### Instrucciones
a - Reproduce sin cambios la parte del texto sobre el teocentrismo y el antropocentrismo que empieza en "A principios del" y termina en "idealista más conservadora.".
b - Anota todas las palabras terminadas en "-ismo" que salen en el texto sobre el teocentrismo y el antropocentrismo.

### Texto

========================================

Desde el principio de nuestro tiempo, las posturas idealistas dominadas por una fuerte visión dogmática se han encargado de crear sus propias interpretaciones acerca de todos aquellos fenómenos que salen de su rango de percepción o entendimiento

Desde el principio de nuestro tiempo, las posturas idealistas dominadas por una fuerte visión dogmática se han encargado de crear sus propias interpretaciones acerca de todos aquellos fenómenos que salen de su rango de percepción o entendimiento. Allí donde la Razón no podía llegar o se consideraba peligroso su ejercicio se levantaba un Dios que cubría ese vacío explicativo y se situaba en el centro del Universo (teocentrismo) rigiéndolo todo, incluido las relaciones humanas.

A principios del siglo XVI, ya en el Renacimiento, surge en contraposición, en principio, a esta visión de la realidad, el antropocentrismo. En ella se sitúa al ser humano como medida y centro de todas las cosas. Si bien es cierto que los cambios generados durante esta época están más encaminados hacia una postura humanista, en la que la voluntad del hombre se establece como cimiento de su propia libertad, como veremos a continuación, en seguida, empujada por el triunfo del liberalismo en el terreno de lo económico, se transforma en una visión ególatra y anticientífica apoyada en las posturas de la filosofía idealista más conservadora.

========================================

### Datos en bruto

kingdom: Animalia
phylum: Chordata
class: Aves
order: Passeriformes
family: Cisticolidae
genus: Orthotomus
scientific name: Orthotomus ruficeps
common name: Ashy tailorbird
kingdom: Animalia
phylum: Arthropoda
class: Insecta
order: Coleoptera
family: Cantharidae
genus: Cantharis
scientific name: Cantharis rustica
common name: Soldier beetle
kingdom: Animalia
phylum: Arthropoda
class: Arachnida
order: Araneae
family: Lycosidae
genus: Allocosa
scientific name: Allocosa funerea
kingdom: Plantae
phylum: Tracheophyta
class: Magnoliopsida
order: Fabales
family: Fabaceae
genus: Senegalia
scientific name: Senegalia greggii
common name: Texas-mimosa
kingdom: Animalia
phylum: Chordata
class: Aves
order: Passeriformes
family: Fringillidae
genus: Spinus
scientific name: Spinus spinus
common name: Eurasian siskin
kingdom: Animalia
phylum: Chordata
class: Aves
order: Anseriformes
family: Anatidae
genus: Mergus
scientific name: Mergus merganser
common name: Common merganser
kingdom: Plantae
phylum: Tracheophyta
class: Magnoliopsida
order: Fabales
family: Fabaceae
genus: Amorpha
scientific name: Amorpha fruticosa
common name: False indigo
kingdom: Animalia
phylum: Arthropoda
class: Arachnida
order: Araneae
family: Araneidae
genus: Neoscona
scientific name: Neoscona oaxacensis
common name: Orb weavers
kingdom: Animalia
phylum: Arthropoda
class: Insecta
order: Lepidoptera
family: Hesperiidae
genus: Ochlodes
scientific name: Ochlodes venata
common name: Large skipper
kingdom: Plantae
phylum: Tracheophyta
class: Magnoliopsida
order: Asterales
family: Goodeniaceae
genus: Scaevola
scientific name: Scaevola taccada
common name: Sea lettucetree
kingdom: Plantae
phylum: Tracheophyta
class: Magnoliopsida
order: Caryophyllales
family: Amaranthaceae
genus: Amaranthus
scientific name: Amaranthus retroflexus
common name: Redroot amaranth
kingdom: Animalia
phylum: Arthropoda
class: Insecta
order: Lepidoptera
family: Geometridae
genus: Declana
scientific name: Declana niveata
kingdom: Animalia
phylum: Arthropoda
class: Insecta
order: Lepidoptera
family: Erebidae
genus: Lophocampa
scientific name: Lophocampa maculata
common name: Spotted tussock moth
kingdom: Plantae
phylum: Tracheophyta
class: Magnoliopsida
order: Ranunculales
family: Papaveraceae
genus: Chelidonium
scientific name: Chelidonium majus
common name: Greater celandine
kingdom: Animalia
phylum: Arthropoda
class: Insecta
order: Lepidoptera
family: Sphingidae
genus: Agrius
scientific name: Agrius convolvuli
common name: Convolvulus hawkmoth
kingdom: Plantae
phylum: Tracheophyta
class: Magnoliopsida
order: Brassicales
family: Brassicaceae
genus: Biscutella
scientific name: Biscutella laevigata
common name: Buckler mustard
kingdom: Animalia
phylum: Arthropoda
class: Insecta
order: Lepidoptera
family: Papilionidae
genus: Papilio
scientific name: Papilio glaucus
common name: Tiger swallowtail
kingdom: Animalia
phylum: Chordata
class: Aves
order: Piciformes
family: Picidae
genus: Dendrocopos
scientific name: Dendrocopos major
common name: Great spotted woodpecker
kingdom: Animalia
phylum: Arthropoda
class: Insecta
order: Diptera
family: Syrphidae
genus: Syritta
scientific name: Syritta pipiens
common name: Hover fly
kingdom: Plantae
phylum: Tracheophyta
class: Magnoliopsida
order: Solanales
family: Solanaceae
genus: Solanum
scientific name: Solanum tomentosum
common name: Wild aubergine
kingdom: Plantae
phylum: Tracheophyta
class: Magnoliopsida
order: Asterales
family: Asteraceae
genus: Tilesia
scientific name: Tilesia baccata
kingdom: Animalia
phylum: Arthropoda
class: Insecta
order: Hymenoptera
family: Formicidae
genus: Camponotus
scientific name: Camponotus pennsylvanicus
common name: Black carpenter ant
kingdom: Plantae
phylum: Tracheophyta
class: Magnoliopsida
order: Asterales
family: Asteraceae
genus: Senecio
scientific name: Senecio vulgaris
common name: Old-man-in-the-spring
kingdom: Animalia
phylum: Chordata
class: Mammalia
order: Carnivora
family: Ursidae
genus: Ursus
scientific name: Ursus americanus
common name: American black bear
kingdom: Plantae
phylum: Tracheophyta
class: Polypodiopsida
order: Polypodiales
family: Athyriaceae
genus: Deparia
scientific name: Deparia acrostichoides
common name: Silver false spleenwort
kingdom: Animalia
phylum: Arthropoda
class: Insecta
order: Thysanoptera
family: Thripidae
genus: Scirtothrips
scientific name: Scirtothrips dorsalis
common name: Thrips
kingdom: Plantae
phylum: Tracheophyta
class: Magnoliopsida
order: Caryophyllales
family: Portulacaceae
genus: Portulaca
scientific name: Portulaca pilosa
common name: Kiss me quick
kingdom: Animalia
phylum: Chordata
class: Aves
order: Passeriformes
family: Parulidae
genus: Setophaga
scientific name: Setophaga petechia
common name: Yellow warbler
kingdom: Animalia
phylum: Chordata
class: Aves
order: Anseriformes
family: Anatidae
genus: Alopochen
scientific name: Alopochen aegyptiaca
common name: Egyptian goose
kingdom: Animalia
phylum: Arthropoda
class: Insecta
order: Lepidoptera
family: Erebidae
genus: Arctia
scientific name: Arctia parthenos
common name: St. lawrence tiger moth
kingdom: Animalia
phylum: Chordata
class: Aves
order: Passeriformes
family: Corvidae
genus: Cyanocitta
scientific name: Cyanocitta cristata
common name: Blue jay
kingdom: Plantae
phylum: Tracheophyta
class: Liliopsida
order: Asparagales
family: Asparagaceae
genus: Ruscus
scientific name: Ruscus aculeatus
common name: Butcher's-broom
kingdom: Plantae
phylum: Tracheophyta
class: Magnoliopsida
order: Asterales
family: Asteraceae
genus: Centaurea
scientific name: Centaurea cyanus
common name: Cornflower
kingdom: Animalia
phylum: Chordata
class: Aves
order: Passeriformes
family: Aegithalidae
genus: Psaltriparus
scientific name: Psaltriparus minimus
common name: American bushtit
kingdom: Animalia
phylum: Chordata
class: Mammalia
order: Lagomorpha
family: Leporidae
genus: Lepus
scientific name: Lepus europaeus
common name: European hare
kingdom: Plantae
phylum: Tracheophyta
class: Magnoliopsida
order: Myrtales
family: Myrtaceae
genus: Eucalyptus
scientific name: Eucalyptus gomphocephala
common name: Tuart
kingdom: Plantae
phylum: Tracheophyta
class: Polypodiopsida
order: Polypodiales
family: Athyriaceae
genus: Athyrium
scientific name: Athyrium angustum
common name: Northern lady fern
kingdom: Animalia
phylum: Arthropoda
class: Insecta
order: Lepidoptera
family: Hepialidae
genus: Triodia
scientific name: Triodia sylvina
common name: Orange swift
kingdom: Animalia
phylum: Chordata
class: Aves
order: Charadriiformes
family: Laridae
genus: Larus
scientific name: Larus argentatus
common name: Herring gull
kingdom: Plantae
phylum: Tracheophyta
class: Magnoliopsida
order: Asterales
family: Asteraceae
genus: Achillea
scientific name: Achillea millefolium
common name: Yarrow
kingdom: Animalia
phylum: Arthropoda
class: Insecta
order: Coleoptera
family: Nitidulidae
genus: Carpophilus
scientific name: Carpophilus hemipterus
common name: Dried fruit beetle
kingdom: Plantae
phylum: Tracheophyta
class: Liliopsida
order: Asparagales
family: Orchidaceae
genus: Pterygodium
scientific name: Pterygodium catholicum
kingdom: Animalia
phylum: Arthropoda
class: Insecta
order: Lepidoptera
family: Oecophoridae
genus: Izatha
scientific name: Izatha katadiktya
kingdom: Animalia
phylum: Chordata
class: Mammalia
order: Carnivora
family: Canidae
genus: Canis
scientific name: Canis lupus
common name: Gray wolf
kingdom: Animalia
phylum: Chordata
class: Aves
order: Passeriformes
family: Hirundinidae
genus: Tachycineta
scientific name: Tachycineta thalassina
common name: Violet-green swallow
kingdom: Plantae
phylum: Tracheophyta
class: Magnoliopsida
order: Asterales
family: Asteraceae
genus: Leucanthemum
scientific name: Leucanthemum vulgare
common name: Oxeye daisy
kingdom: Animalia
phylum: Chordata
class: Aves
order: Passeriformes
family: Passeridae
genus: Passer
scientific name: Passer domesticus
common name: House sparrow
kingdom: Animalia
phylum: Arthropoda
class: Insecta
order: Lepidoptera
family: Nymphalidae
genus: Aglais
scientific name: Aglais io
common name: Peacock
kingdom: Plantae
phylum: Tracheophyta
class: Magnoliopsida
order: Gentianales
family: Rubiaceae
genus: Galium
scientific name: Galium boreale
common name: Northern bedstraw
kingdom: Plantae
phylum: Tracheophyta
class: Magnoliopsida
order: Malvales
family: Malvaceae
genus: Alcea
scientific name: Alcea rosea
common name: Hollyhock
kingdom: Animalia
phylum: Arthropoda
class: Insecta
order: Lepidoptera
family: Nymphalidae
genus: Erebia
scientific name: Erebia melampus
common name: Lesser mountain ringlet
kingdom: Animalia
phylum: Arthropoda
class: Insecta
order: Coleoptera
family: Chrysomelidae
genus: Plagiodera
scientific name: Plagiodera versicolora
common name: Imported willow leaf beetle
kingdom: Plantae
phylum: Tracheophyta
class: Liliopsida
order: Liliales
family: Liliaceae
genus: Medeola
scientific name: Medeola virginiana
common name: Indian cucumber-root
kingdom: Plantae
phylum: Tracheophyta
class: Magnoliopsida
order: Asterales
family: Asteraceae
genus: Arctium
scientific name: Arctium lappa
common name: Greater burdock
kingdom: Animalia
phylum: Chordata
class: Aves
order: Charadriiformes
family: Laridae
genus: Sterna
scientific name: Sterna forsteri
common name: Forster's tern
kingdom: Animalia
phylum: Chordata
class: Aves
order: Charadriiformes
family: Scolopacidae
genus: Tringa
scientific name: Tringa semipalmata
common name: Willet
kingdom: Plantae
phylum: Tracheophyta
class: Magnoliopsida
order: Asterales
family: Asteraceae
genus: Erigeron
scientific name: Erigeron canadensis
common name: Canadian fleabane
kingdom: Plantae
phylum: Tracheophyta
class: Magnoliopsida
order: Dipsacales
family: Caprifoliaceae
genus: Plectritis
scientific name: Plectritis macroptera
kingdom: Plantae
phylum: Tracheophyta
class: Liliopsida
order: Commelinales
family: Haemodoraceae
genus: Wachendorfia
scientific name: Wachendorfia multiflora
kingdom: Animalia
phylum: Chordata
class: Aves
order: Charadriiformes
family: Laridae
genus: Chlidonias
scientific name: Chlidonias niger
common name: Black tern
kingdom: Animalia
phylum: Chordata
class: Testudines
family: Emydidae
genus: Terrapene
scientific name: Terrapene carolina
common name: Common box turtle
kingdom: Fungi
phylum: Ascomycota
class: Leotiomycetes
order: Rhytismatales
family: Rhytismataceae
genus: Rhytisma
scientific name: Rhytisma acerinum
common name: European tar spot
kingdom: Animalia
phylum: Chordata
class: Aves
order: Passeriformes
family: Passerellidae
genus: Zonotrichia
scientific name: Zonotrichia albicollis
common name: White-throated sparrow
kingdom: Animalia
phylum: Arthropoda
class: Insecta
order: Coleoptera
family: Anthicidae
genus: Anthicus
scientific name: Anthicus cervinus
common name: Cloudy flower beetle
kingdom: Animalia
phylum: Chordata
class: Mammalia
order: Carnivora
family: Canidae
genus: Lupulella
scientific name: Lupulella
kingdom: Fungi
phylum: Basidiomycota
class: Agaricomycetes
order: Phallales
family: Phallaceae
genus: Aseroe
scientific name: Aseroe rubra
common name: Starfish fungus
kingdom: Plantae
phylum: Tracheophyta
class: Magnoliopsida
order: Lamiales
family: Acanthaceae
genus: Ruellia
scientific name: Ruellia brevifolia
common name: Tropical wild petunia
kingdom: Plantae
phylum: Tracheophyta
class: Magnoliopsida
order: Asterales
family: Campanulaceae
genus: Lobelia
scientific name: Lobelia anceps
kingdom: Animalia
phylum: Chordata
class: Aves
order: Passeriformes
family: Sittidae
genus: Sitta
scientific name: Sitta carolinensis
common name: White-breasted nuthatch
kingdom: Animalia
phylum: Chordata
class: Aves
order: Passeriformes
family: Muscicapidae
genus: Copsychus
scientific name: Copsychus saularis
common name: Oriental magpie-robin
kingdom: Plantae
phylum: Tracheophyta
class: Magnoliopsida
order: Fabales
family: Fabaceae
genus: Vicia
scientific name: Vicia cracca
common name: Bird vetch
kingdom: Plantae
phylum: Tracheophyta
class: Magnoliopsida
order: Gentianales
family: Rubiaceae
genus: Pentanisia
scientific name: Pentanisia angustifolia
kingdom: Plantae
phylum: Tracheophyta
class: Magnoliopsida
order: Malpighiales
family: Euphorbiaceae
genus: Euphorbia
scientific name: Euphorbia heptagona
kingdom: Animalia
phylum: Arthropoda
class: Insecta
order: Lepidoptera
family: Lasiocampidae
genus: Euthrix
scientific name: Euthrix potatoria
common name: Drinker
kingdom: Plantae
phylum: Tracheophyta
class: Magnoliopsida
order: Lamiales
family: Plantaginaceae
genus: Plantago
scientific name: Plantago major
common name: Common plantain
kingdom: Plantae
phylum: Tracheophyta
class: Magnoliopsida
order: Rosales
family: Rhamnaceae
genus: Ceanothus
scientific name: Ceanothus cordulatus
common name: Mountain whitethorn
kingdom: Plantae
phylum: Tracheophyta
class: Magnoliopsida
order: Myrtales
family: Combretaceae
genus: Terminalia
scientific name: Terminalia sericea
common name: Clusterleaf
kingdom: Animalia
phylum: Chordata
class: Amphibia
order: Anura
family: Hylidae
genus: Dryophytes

========================================

### Respuestas
a -
A principios del siglo XVI, ya en el Renacimiento, surge en contraposición, en principio, a esta visión de la realidad, el antropocentrismo. En ella se sitúa al ser humano como medida y centro de todas las cosas. Si bien es cierto que los cambios generados durante esta época están más encaminados hacia una postura humanista, en la que la voluntad del hombre se establece como cimiento de su propia libertad, como veremos a continuación, en seguida, empujada por el triunfo del liberalismo en el terreno de lo económico, se transforma en una visión ególatra y anticientífica apoyada en las posturas de la filosofía idealista más conservadora.

b - teocentrismo, antropocentrismo, liberalismo